■ Stated goal 1 ■
In the motor controller passage below, which motor types does the analysis focus on, and why?
■ Stated goal 2 ■
Decide whether each statement agrees with the motor controller passage below. Answer yes or no, and quote the deciding words.
(a) The terms "motor controller" and "inverter" are used roughly interchangeably in industry.
(b) Tesla calls its team a traction inverter team.
(c) The rotor turns as it tries to align with the rotating magnetic field.
■ Stated goal 3 ■
Continue the motor controller passage below from its last sentence.

SystemDC Bus Voltage
Legacy robotics/drones12V
Modern robotics/drones48V
Legacy EVs300–450V
Modern EVs + aerospace800V

Motor Controller

At a high level, the motor controller is a conversion device that takes in DC power and converts it into AC power to drive the motor.

Motor

The motor is the device that converts electrical energy into mechanical rotational energy.

There are a few types of motors, but for the sake of analysis, we'll focus on PMSMs/BLDCs as they are the most common in high-performance applications.

Motors compatible with a three-phase motor controllerMotors that need a different controller topology
PMSM/IPMSM/SPMSMBrushed DC
SynRMStepper
BLDCSRM
Induction

Each of the compatible motors will have three-phase connections. These phase connections carry alternating current (AC). Each AC motor has a different mechanism of action to convert AC current into rotational energy.

The concise explanation is as follows.

  1. Current flowing through a wire creates a magnetic field (Ampère’s law / Biot–Savart law)
  2. When you wrap the wire into a coil, those magnetic fields add together and the coil behaves like an electromagnet with controllable strength and polarity
  3. If you drive multiple coils with alternating currents that are phase-shifted in time, they create a magnetic field that rotates around the motor
  4. The rotor experiences torque and turns as it tries to align with that rotating magnetic field (Lorentz force)

What does a Motor Controller / Inverter do?

As stated above, a motor controller performs DC-to-AC conversion, converting power from the battery into power for the motor. This seems like a very simple task, but the engineering and technology that goes into doing this in a lightweight, compact, and efficient package is incredibly complex.

Motor Controller vs Inverter

First, let’s deal with these two terms: motor controller vs inverter. They are used roughly interchangeably in industry. Tesla has a Drive Inverter team. Others call it a traction inverter. In lower-power systems, people often say “motor controller”. Both terms have their quirks.

A "motor controller" refers to any device that controls the actuation of an electric motor. It's generic and certainly applies to three-phase traction inverters, but could also be applied to Brushed DC motor controllers.

An inverter is a device that performs "inversion": converting DC electrical power into AC electrical power. Thus it is a more specific term when referring to the technology but broader in application (e.g. solar inverters, battery inverters, VFDs, etc.)

■ Entries ■
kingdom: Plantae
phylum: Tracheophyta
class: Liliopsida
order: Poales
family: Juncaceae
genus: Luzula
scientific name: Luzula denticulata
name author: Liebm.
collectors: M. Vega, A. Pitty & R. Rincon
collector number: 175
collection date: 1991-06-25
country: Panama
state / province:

■ Task output 1 ■
It focuses on PMSMs/BLDCs because they are the most common in high-performance applications.

■ Task output 2 ■
(a) Yes: "They are used roughly interchangeably in industry."
(b) No: "Tesla has a Drive Inverter team."
(c) Yes: "The rotor experiences torque and turns as it tries to align with that rotating magnetic field"

■ Task output 3 ■
I prefer the term motor controller. It is less specific to the technology, but less pretentious and provides a more intuitive understanding of the device without relying on technical jargon.

How a Motor Controller generates an AC Waveform

Creating an AC waveform from a DC bus from first principles is simple. If you have a DC+, DC- and a phase output terminal, you switch the phase terminal between DC+ and DC− very quickly. The raw phase voltage is still a pulse train, but by changing the pulse widths, the average voltage follows a sinusoidal pattern. The motor winding inductance smooths that into a much more sinusoidal current.

Sine PWM diagram showing switching pulses whose average follows a sinusoidal phase voltage
Figure 2. Description of Sine PWM, showing how PWM can produce a sinusoidal output.

The figure shows how switching the transistors in a "half-bridge" can produce a pulse pattern whose average follows a sine wave. The voltage pulses at the phase output get "averaged" out by the inductance in the motor.

The motor controller has 3 of these "half-bridges" to be able to produce 3 different AC current waveforms. The AC current waveforms are all the same frequency and amplitude but differ in phase offset by 120 degrees as shown below.

Three sinusoidal motor phase currents offset by 120 electrical degrees
Figure 3. 3 sine waves phase-offset by 120 degrees

How to Spin a Motor?

Given that we understand how to generate an AC waveform for a motor, the question becomes how do we use the AC waveform to cause a motor to spin.

To spin an AC motor you need to control the frequency, phase and amplitude of your current waveform to get the desired response from the motor. One common way to generate the switching commands is called Space Vector PWM. Most motor control methods require some heavy math and linear algebra which is out of scope for this article.

Frequency

The electrical frequency sets the speed of the rotating magnetic field. Mechanical speed then depends on motor pole count, and for induction motors also on slip. The equation below describes the relationship between the motor's speed and the electrical frequency of the current waveform for an AC motor.

Equations relating electrical frequency, motor pole count, and mechanical speed
Figure 4. Electrical to Mechanical speed equations

Amplitude

The amplitude of the current waveform broadly determines the torque of the motor. The equation below demonstrates how increasing the amplitude of the current waveform yields higher torque. More current = more torque.

Motor torque equation showing torque proportional to motor current and motor constants
Figure 5. Equation describing relationship between motor torque and current

Phase

To properly drive an AC motor, you have to phase-align the current waveform with the electrical position of the rotor. This alignment has to be maintained so the motor produces consistent torque. With perfect alignment, all the current applied to the motor is converted into mechanical torque.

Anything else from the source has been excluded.